In any rescue organisation, it’s important to have external organisations reviewing your processes and procedures to ensure there is consensus or evidence to support what you are doing. The RNLI will review the NSRI’s lifeguarding procedures and vice versa. Seini also spent a significant amount of time with the training department as they ran through different lifeguard courses.

“These courses aren’t to train up new lifeguards, but to increase the leadership skills and professionalism of the lifeguards to operate as RNLI lifeguards. These courses will be introduced to the NSRI lifeguards and certain changes will be made to our current training.”

The two organisations are also collaborating on an advanced lifeguarding course, which will be based around the current NSRI surf rescue swimmer qualification - this qualification will be endorsed by both organisations.

The second part of the trip was spent visiting various RNLI lifeguarded beaches and lifeguard support centres. “We were able to get first-hand experience and information on their beach operation, kit and equipment, and compare it to how we operate,” says Seini.

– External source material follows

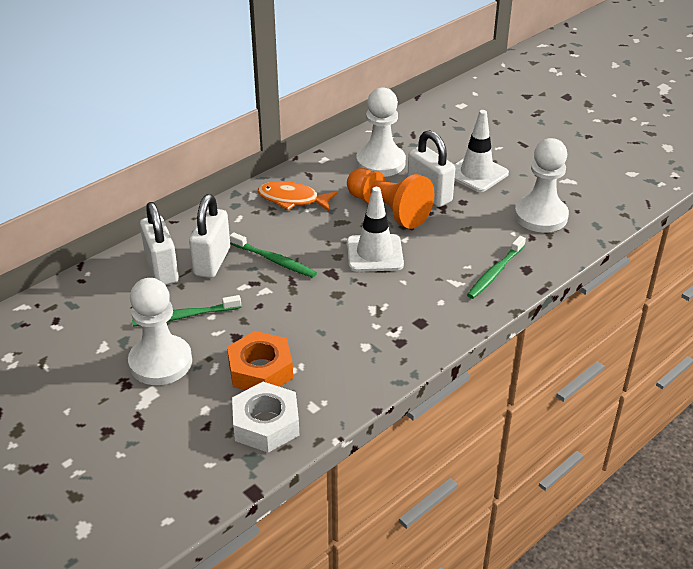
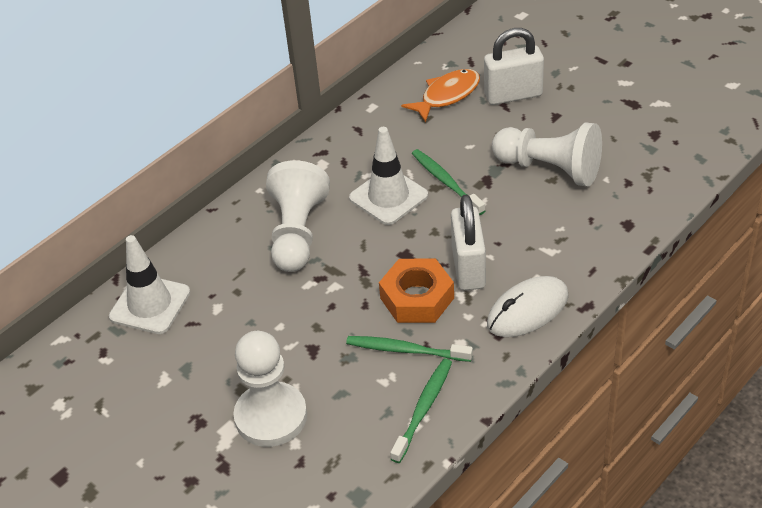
orange pawn: [347,168,434,229] = 1 -> none = 0
white mouse: none = 0 -> [487,276,569,337] = 1
white nut: [232,382,299,453] = 1 -> none = 0
white padlock: [140,202,179,285] [189,194,230,278] [407,130,455,207] = 3 -> [451,195,486,291] [484,28,544,105] = 2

“The NSRI lifeguards have a world-class reporting app designed and developed in-house, which we will be making available to the RNLI and lifeguarding organisations around the world. Conversely, their lifeguard operation simulator, which can be used to train leadership and responses to critical incidents, has been made available to us and we plan on introducing this into our lifeguard leadership training.”

Trips such as these, to learn from and share with best-in-the-world international rescue organisations, result in essential upgrades, improvements and endorsements, and ensure that the NSRI continues to implement the most efficient rescue operations and strategies.